Short Jokes

Jokes that are either one liners, puns, knock knock jokes or funny pick up lines as well as some funny insults and comebacks.

Short Jokes

What do you call a candle in armor?
A knight light
Why was the cat kicked out of the game? They thought she was a cheetah.
"I just want someone to look at me the way I look at food."
— Unknown
“Nothing in life is fun for the whole family. There are no massage parlors with ice cream and free jewelry.”

- Jerry Seinfeld
Do you know which the most favourite type of fruit of trees is?
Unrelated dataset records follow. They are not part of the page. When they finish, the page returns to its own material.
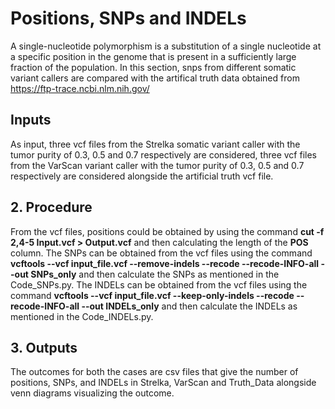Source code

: # Positions, SNPs and INDELs

A single-nucleotide polymorphism is a substitution of a single nucleotide at a specific position in the genome that is present in a sufficiently large fraction of the population. In this section, snps from different somatic variant callers are compared with the artifical truth data obtained from https://ftp-trace.ncbi.nlm.nih.gov/ 

## Inputs

As input, three vcf files from the Strelka somatic variant caller with the tumor purity of 0.3, 0.5 and 0.7 respectively are considered, three vcf files from the VarScan variant caller with the tumor purity of 0.3, 0.5 and 0.7 respectively are considered alongside the artificial truth vcf file.

## 2. Procedure

From the vcf files, positions could be obtained by using the command **cut -f 2,4-5 Input.vcf > Output.vcf** and then calculating the length of the **POS** column. The SNPs can be obtained from the vcf files using the command **vcftools --vcf input_file.vcf --remove-indels --recode --recode-INFO-all --out SNPs_only** and then calculate the SNPs as mentioned in the Code_SNPs.py. The INDELs can be obtained from the vcf files using the command **vcftools --vcf input_file.vcf --keep-only-indels --recode --recode-INFO-all --out INDELs_only** and then calculate the INDELs as mentioned in the Code_INDELs.py.

## 3. Outputs

The outcomes for both the cases are csv files that give the number of positions, SNPs, and INDELs in Strelka, VarScan and Truth_Data alongside venn diagrams visualizing the outcome.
The pine – apple.
What do you get if you cross a giraffe and a hedgehog?
An extra long toilet brush.
What does a Clydesdale say when you offer them a carrot?
“Of course, my horse.”
Why was the Blonde fired from the M&M factory?
She kept throwing away the W's.
What do you call a otter that can pick up an elephant ? Sir!
The closer we came to the alley, the louder the bowling thunder.
I went to my girlfriend's soccer match for the first time last weekend. She kept grabbing the ball with her hands.
She's a keeper.
How does a cheese tell you they want to be with you?
“I think you and I would look gouda together.”
Why don’t bears eat fast food?
Because it’s hard for them to catch.
The guy who invented throat lozenges died last week.
There was no coffin at the funeral.
What is the most expensive kind of fish?
The goldfish.
What do you call a knight who is afraid to fight?
Sir Render
Seven days without a pun makes one weak.
Wel'l Wel'l Wel'l - if it isn't autocorrect.
Hey babe, are you the Mcdonald's Ice Cream Machine, because you just aren't working for me anymore.
Why did the insomniac man get arrested? He resisted a rest
Roses are red. Bromothymol is blue. My love for you doesn’t have an endpoint.
My mother says: “Leave that peach cobbler alone on the table!” However, I cannot help myself and sneak in to watch it making beautiful peach shoes.
Why did the sponge wake up early?
To get the moist out of the day.
What kind of money snowmen use in the North Pole?
Cold cash!
Scientists have proven that cats have more hair on one side. Which side is it?
The outside.
I went to the doctor with hearing problems. He said, "Can you describe the symptoms?"

I said, “Homer’s the big dude and Marge has blue hair...”
Why do youngsters like pelvic bones so much?
Because they're hip.
Q: Why did the fruit go to the salon?
A: To peach her hair blonde.
Where does Thor grow his vegetables?
In his Asgarden.
They told me they were handing out free beef at the beach...
When I arrived I realized it was a bay-con.
Building Inspectors should be stricter in Pisa, Italy.
Since they are a bit too *lean*ient.
Why did the fox cross the road?
She was chasing the chicken.
An elderly man called Keith.
Mislaid his set of false teeth.
They'd been laid on a chair.
He'd forgot they were there.
Sat down, and was bitten beneath.
A third-grade teacher is getting to know her pupils on the first day of school.
She turns to one little girl and says, ‘And what does your daddy do?’
The girl replies, ‘Whatever Mummy tells him to.’
On Halloween night, the walking dead clones
Shuffle around with mumbled grunts and groans
But have no fear
When they come near
They would rather die, than turn off their phones!
What is bigger than a Christmas tree?
A Christmas four
Q: What kind of desserts does a turkey like?
A: Peach gobbler.
Cow's that eat strawberries give strawberry milk.
Why do mice need oiling ?
Because they squeak !
How about we get down to monkey business?
What do a witch and a candle have in common?
They're both wicked.
Why did the parrot cross the road? Just beak-ause!
I wanted make a joke about the ocean, but it's too deep
“Being a beaver is nice, if you’re hungry you just eat a piece of your home.”
― Unknown
What do you call a crushed angle? a rectangle
Why did the burglar break into the bakery? A; Because he heard the cakes were rich.
What do you call a really happy ant?
Exuber-ant.
Who is the worm's Prime Minister? Maggot Thatcher.
What did the nerdy duckling say ?
Quark Quark.
Why did the bus driver stay out all night? He was 'driving' around town!